While the allegorical allusions are blunt, they are admirable in and fitting to today's black-and-white political environment. More admirable, though, is how those concepts drive the narrative. Evey's progression from complacent outsider to involved revolutionary mirrors our own (except for the revolutionary part—hopefully). As V's own personal history becomes clearer to Finch, Evey also begins to understand his motivations on a far more ideological level. Her own parents were victims of the Fingermen, leaving her an orphan as a young child, but that experience has kept her docile until meeting V. She sees corruption and censorship in her job at the national television station but, like most who would like change but see no way to achieve it, keeps to herself. During the course of events, she begins to see how the Party's absolute power affects those she knows. Her boss Deitrich (Stephen Fry) takes her into hiding at his home, where she learns he is a closet homosexual in fear of the obvious action the Party will take on him. She also gets a firsthand account of the torture her parents went through when she herself is "black bagged." The true nature of that scenario opens up a paradox in our view of V's character. Does the end he seeks justify the means?

Natalie Portman's transformation through the course of the film gives a tangible level to the thematic development. Although her British dialect is inconsistent, the rest of her performance is far from. She allots Evey a sympathetic vulnerability throughout, especially at her character's turning point when that sympathy is vital to our connection to or detachment from V's philosophy. Less obvious but just as effective is Hugo Weaving as the vigilante. Weaving spends the entire film behind the Fawkes mask (save for one scene in which it turns out he is behind a different mask), so his physicality and vocal performance is crucial to the character's success as more than a faceless idea. Fortunately, V is quite theatrical, and Weaving rises to the challenge with aplomb. The rest of the cast is effective, but a noteworthy point of note is the inspired casting of John Hurt, who played a victim of Big Brother in the 1984 adaptation of 1984, as the ominous figurehead of totalitarian rule.

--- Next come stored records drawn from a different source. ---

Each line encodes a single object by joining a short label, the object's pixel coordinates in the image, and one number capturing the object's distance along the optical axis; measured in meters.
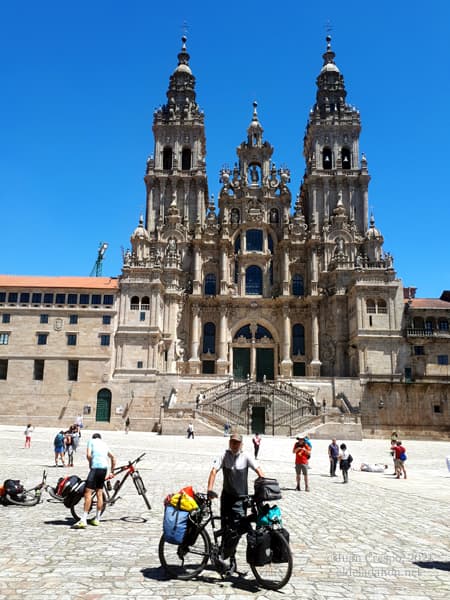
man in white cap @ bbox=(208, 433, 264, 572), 7.36
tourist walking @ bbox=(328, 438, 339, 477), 19.55
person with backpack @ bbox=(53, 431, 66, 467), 19.59
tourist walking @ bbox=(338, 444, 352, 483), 17.84
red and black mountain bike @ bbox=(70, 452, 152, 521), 11.29
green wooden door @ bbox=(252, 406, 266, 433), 43.28
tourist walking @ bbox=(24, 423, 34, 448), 26.75
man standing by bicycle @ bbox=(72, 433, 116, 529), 10.25
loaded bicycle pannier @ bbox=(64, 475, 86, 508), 10.34
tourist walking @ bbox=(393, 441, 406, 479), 19.80
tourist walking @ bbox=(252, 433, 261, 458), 24.39
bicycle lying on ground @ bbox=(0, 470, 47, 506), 11.95
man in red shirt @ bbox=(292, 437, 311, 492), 15.92
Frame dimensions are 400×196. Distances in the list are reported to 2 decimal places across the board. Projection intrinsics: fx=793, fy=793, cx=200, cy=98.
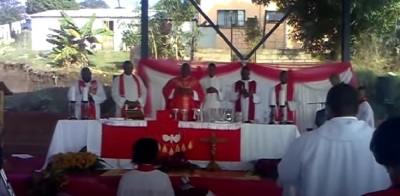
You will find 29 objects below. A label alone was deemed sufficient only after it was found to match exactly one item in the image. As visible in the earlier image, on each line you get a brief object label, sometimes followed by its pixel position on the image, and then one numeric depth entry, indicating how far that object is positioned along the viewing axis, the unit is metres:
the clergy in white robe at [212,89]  12.12
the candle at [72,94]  11.69
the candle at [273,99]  12.24
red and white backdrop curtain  12.77
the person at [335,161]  3.61
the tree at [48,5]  17.30
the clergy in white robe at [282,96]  12.19
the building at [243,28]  16.33
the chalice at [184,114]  9.62
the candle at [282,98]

Of course the ruler's misuse of power by deception here is wrong, but one cannot help but wonder as the film progresses if V's concept is equally off. In the end, if he succeeds, will it simply be a case of "meet the new boss, same as the old boss?" V for Vendetta of course doesn't directly address these questions, but they are there nonetheless. And it's a more effective film because of them. When was the last time a major Hollywood action flick raised such an intriguing and timely debate?

Note: Speaking of British rock bands, I couldn't help but smile at the song choice over the ending credits: The Rolling Stones' "Street Fighting Man."